■ Try it: Look through the listing for the string "pixels" and copy out every line that holds it.

■ Dataset extract:
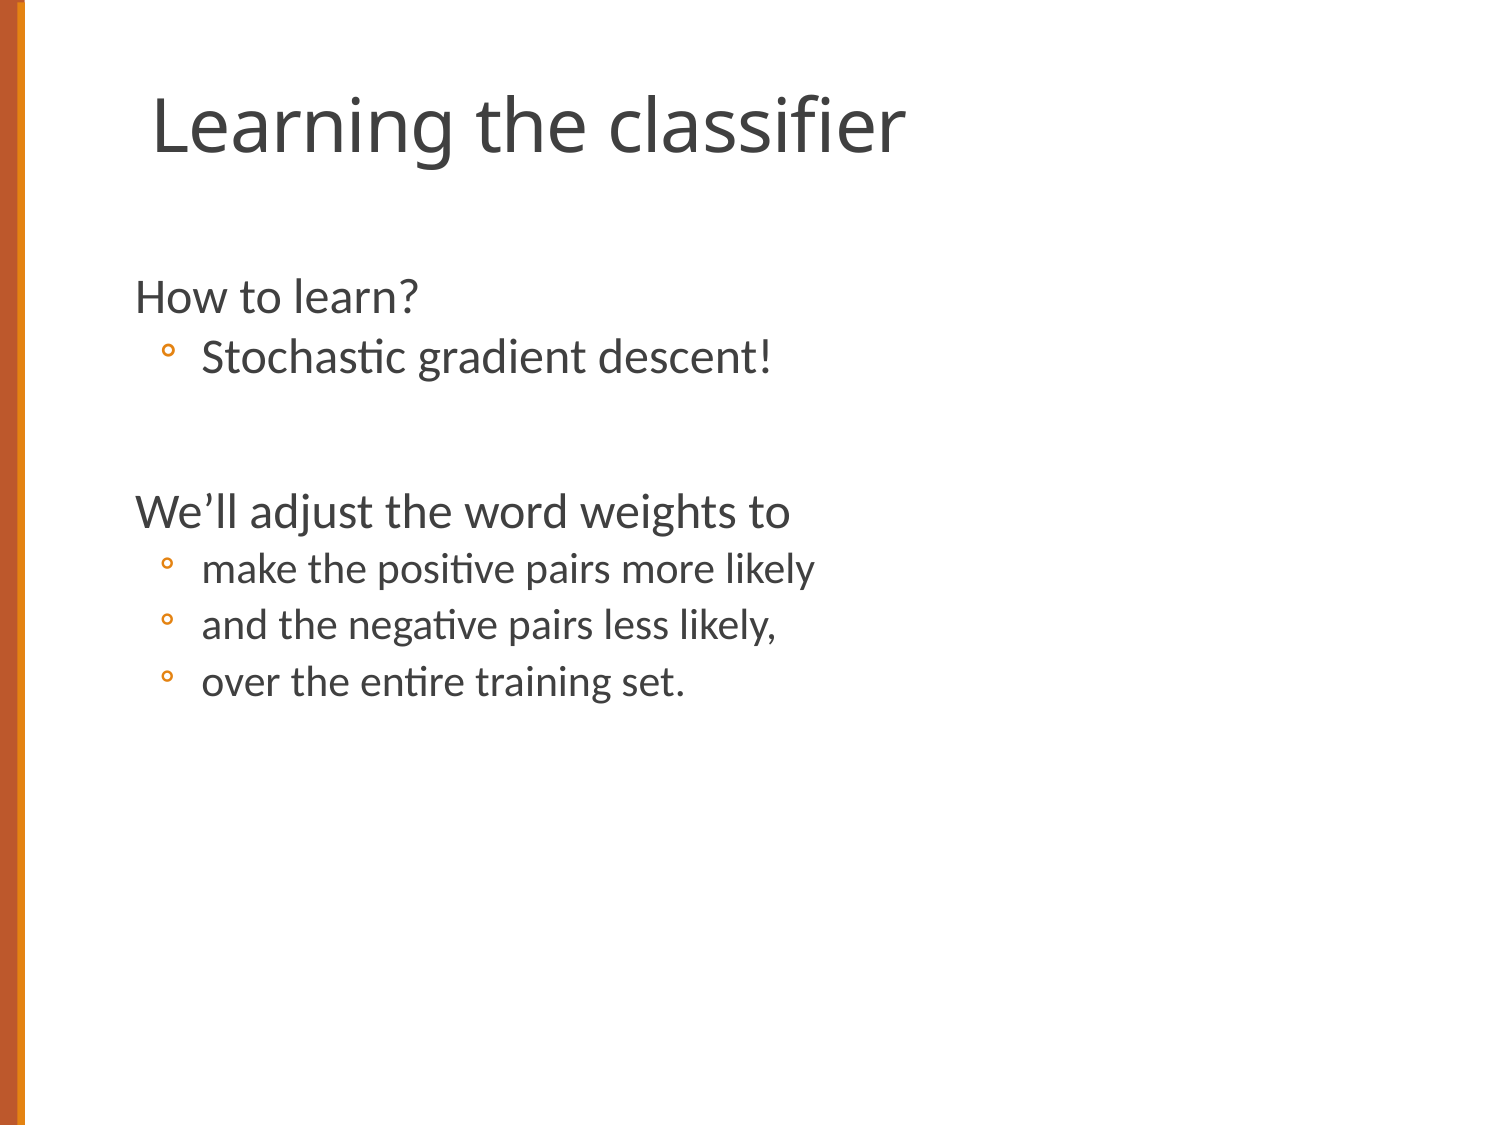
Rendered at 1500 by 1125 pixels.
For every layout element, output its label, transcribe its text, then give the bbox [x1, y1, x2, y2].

title Learning the classifier [135, 26, 1373, 175]
list How to learn? Stochastic gradient descent! We’ll adjust the word weights to make the positive pairs more likely and the negative pairs less likely, over the entire training set. [135, 262, 1373, 1013]
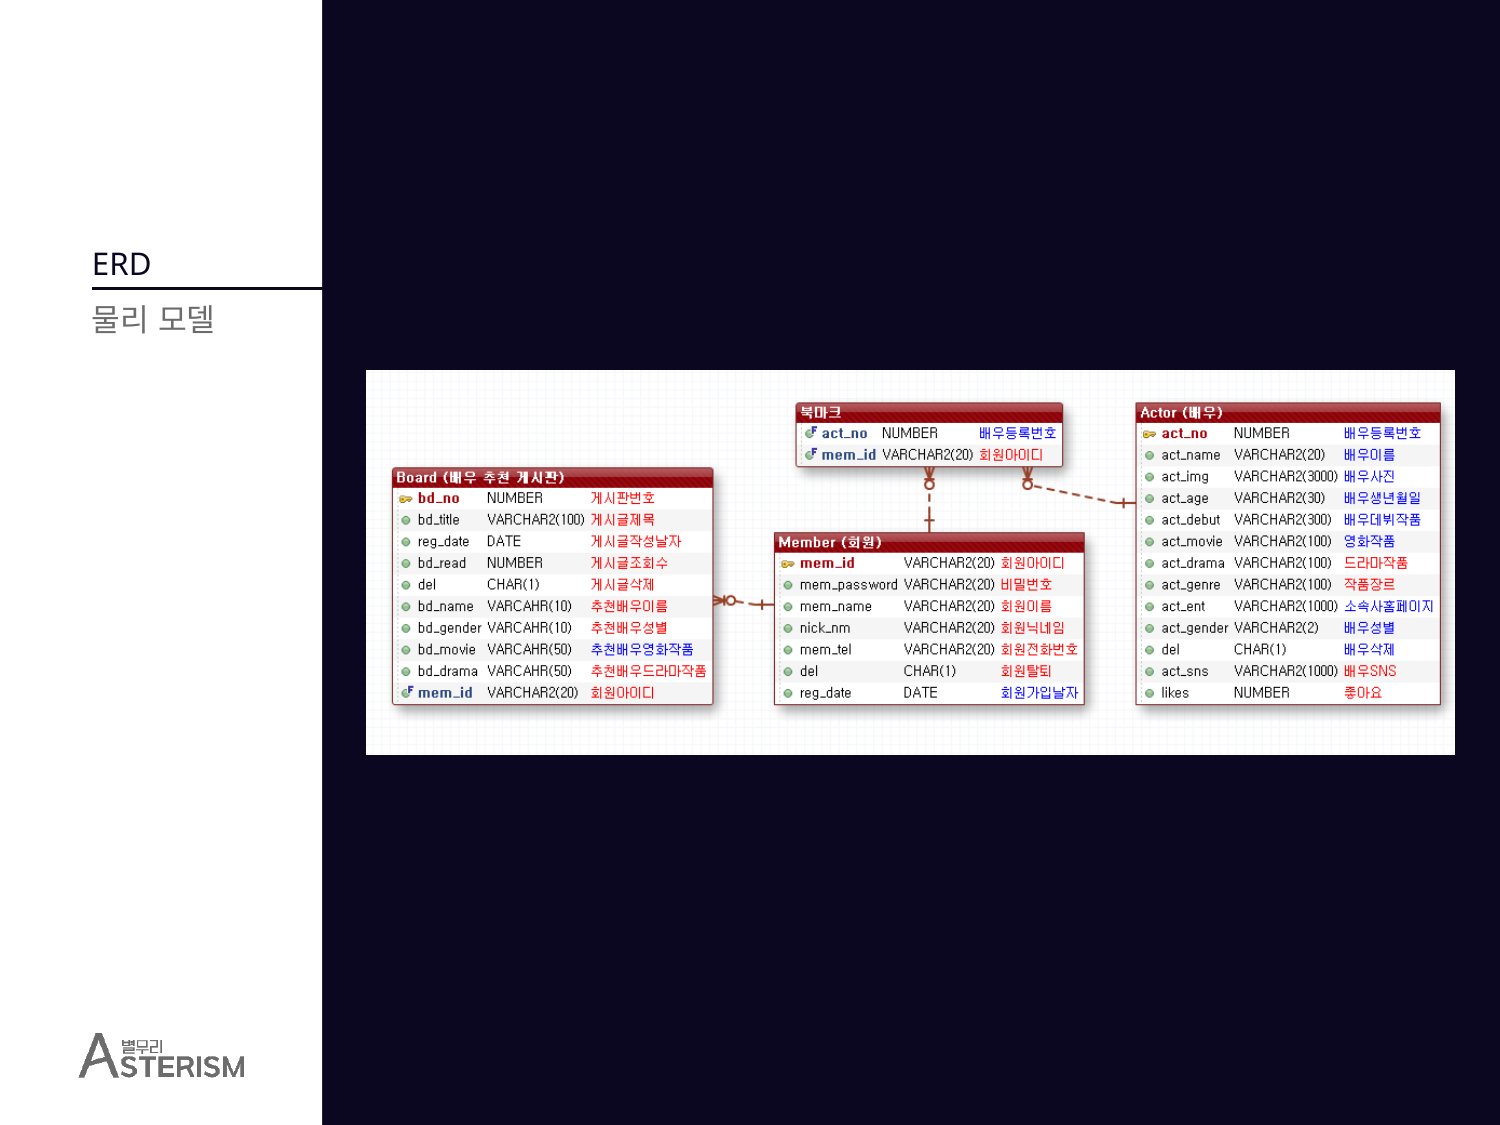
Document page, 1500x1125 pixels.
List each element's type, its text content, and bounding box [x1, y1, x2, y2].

picture [76, 1025, 246, 1093]
text_box ERD 물리 모델 [77, 236, 300, 345]
text_box [0, 0, 323, 1125]
picture [366, 370, 1455, 755]
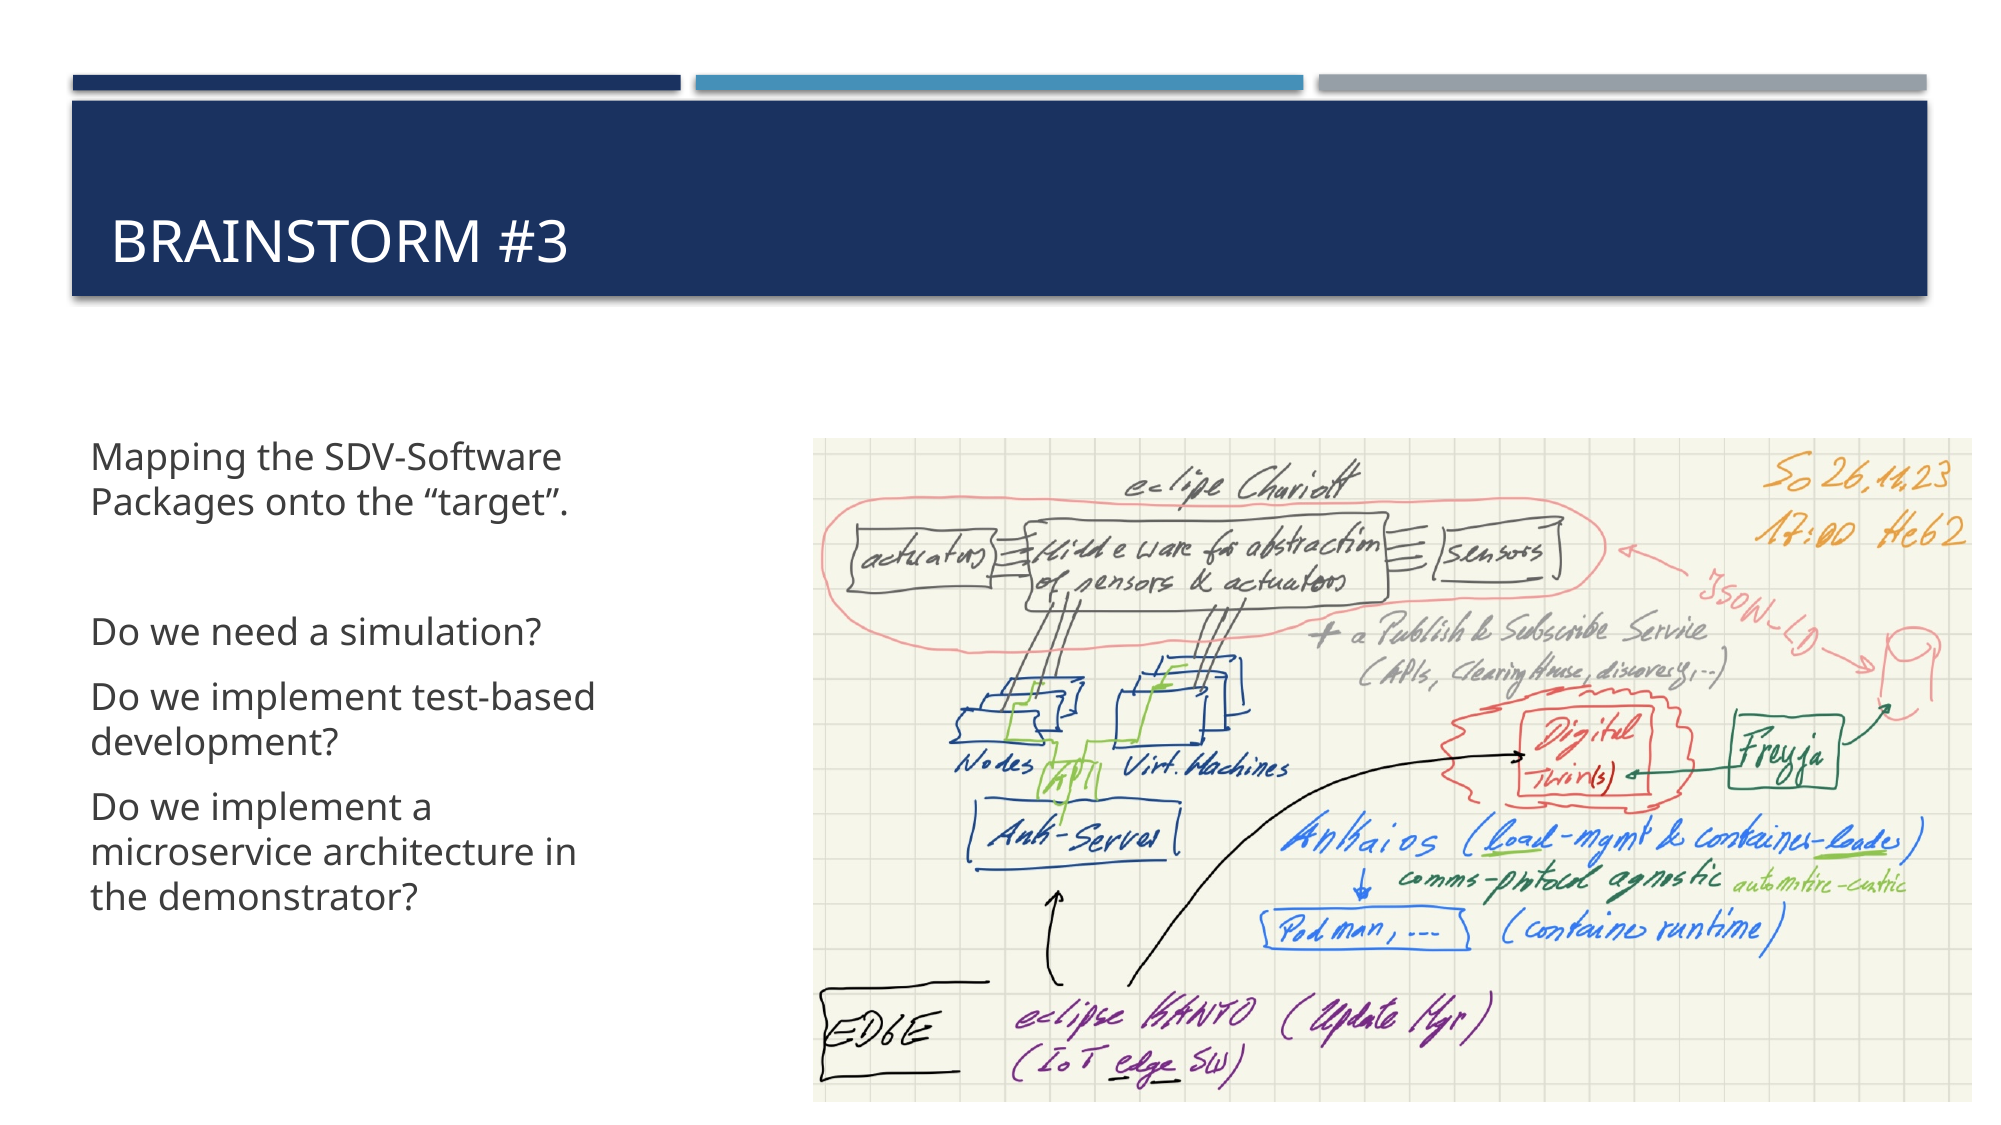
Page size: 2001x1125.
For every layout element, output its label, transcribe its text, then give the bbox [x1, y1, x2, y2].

text_box Mapping the SDV-Software Packages onto the “target”. Do we need a simulation? Do we implement test-based development? Do we implement a microservice architecture in the demonstrator? [75, 338, 642, 1078]
title Brainstorm #3 [95, 115, 1905, 282]
picture [812, 438, 1973, 1103]
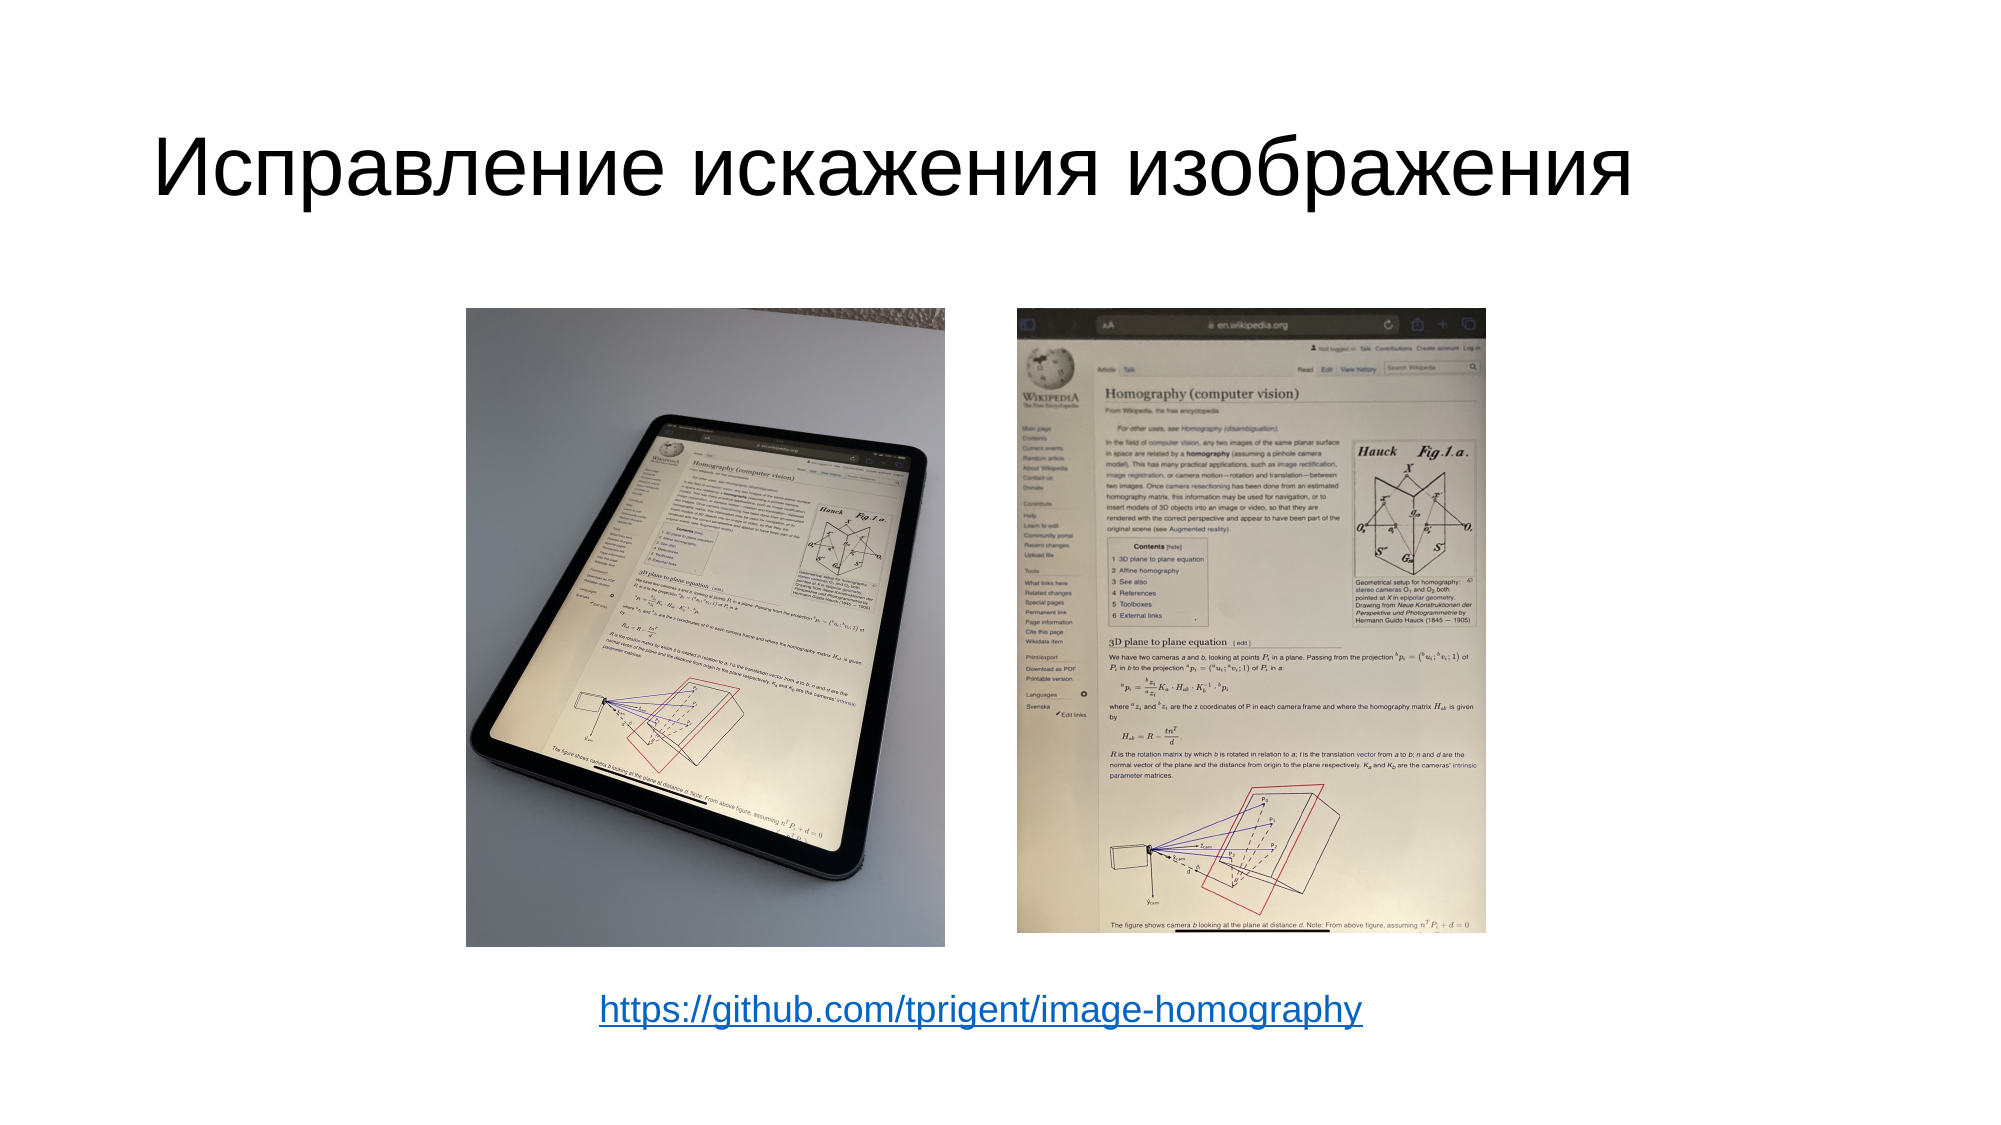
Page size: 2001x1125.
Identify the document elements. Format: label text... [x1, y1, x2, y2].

title Исправление искажения изображения [137, 59, 1863, 278]
picture [1017, 308, 1486, 933]
text_box https://github.com/tprigent/image-homography [481, 978, 1482, 1083]
picture [466, 308, 945, 947]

■ Answer for this exercise:
Rendered at 1500 by 1125 pixels.
Document page, 1500x1125 pixels.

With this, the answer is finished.